Penekanan demokrasi (demokratis) disini dapat mencakup sebagai bentuk aspek
kehidupan seperti politik, sosial, budaya, pendidikan dan ekonomi. (Dede dkk,
2007:251).
3. Toleran
Merupakan
sikap yang dikembangkan dalam masyarakat madani untuk menunjukkan sikap saling
menghargai dan menghormati aktivitas yang dilakukan oleh orang lain. (Dede dkk,
2007:251).
4. Pluralisme
Pluralisme
tidak bisa dipahami hanya dengan sikap mengakui
dan menerima kenyataan masyarakat yang majemuk, tetapi harus disertai dengan
sikap yang tulus untuk menerima kenyataan pluralisme itu sebagai bernilai
positif, merupakan rahmat Tuhan. Menurut Nurcholish Madjid, konsep pluralisme
ini merupakan prasyarat bagi tegaknya masyarakat madani. Pluralisme menurutnya
adalah pertalian sejati kebhinekaan dalam ikatan-ikatan keadaban. (Dede
dkk, 2007:251).
5.
Keadilan sosial (social
justice)
Keadilan dimaksudkan untuk menyebutkan keseimbangan dan
pembagian yang proporsional terhadap hak dan kewajiban setiap warga negara yang
mencakup seluruh aspek kehidupan. (Dede dkk, 2007:251).

Data Masukan
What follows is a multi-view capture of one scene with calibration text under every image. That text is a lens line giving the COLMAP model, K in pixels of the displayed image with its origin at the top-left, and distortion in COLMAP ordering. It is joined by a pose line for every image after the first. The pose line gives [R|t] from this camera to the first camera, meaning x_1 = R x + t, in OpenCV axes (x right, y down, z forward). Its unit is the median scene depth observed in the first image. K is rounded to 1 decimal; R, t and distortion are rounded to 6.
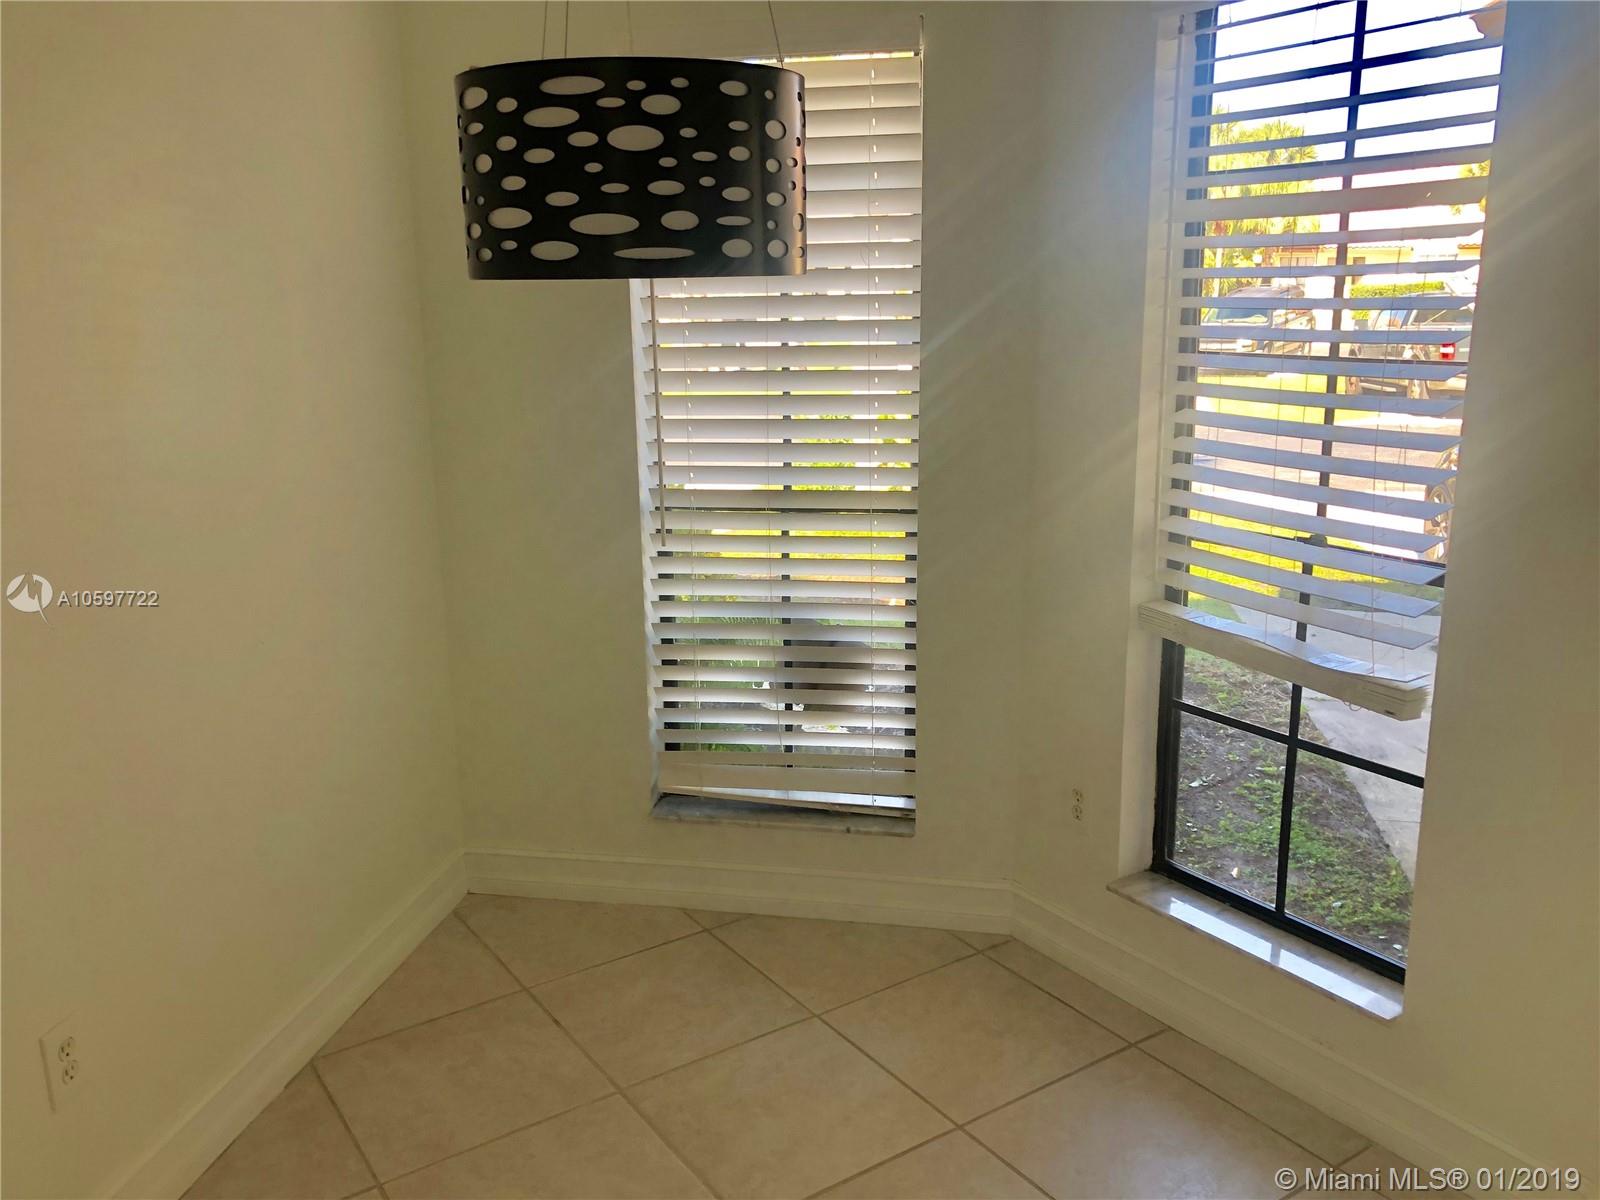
lens RADIAL K [[1319.2, 0, 815.2], [0, 1319.2, 625.4], [0, 0, 1]] dist [0.036801, -0.037736]
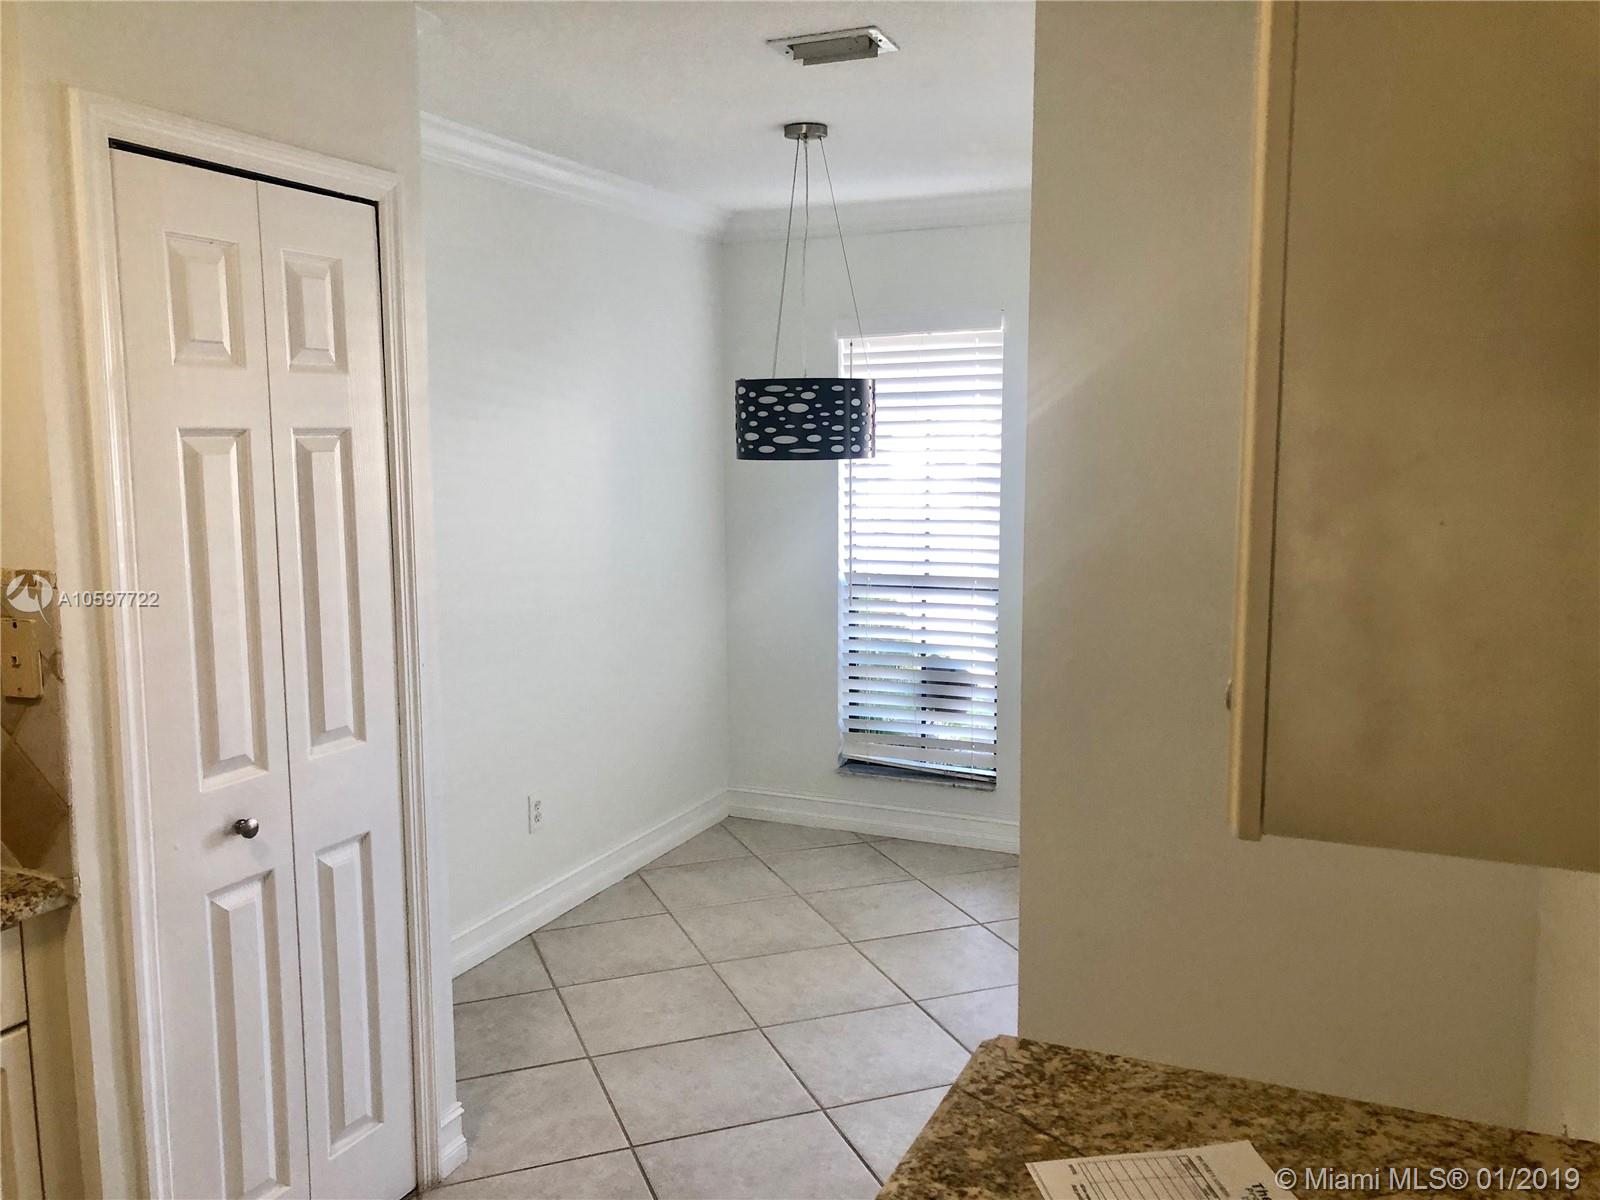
lens RADIAL K [[1319.2, 0, 799.5], [0, 1319.2, 600.9], [0, 0, 1]] dist [0.036801, -0.037736]
pose [[0.970199, 0.033189, -0.240026, 0.461161], [-0.065090, 0.989864, -0.126227, 0.305917], [0.233403, 0.138089, 0.962525, -1.322373]]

Ketentuan Latihan
1) Jawablah pertanyaan berikut berdasarkan kutipan tentang masyarakat madani.
(a) Aspek kehidupan apa saja yang dapat dicakup oleh penekanan demokrasi?
(b) Menurut Nurcholish Madjid, konsep pluralisme merupakan prasyarat bagi apa?
(c) Keadilan dimaksudkan untuk menyebutkan apa?
2) Salin tanpa perubahan bagian kutipan yang dimulai pada kata-kata "Keadilan dimaksudkan untuk" dan berhenti setelah kata-kata "(Dede dkk, 2007:251).".

Jawaban Per Tugas
1)
(a) Politik, sosial, budaya, pendidikan dan ekonomi.
(b) Tegaknya masyarakat madani.
(c) Keseimbangan dan pembagian yang proporsional terhadap hak dan kewajiban setiap warga negara yang mencakup seluruh aspek kehidupan.

2)
Keadilan dimaksudkan untuk menyebutkan keseimbangan dan
pembagian yang proporsional terhadap hak dan kewajiban setiap warga negara yang
mencakup seluruh aspek kehidupan. (Dede dkk, 2007:251).